* About this task: What is needed is an exact copy of the whole listing below, with no pictures.

* Information supplied:
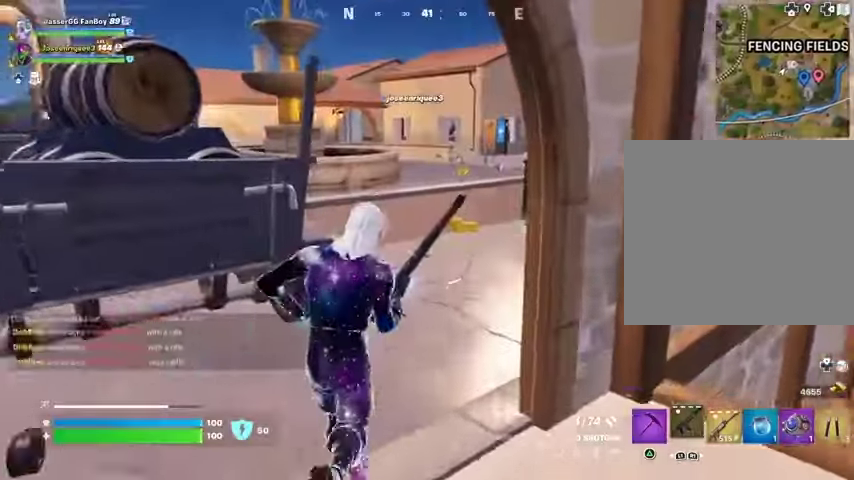
{"buttons": [], "left_stick": "up-right", "right_stick": "center", "events": []}
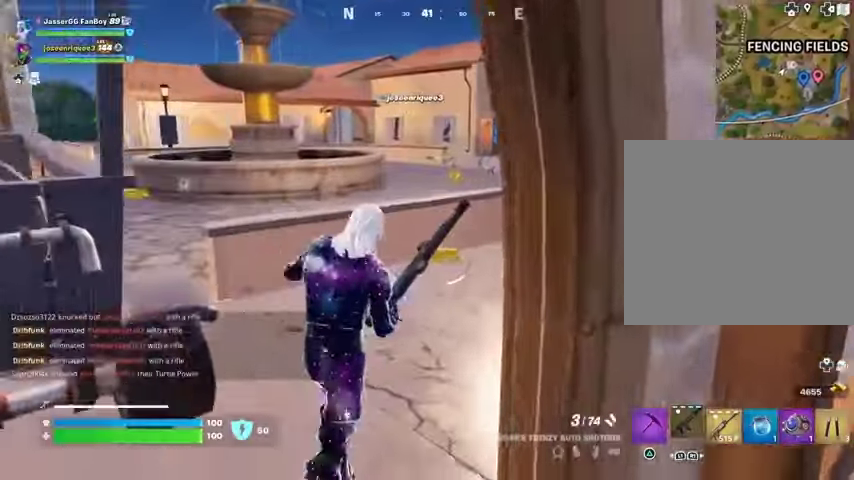
{"buttons": [], "left_stick": "up-right", "right_stick": "center", "events": [[33, "right_stick", "right"], [100, "right_stick", "center"]]}
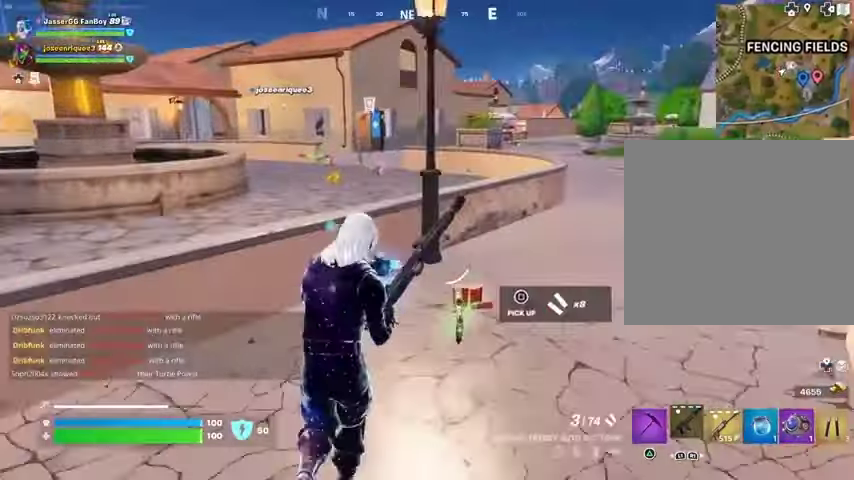
{"buttons": [], "left_stick": "up", "right_stick": "left", "events": [[467, "left_stick", "up"], [467, "right_stick", "left"]]}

* Worked solution:
{"buttons": [], "left_stick": "up-right", "right_stick": "center", "events": []}
{"buttons": [], "left_stick": "up-right", "right_stick": "center", "events": [[33, "right_stick", "right"], [100, "right_stick", "center"]]}
{"buttons": [], "left_stick": "up", "right_stick": "left", "events": [[467, "left_stick", "up"], [467, "right_stick", "left"]]}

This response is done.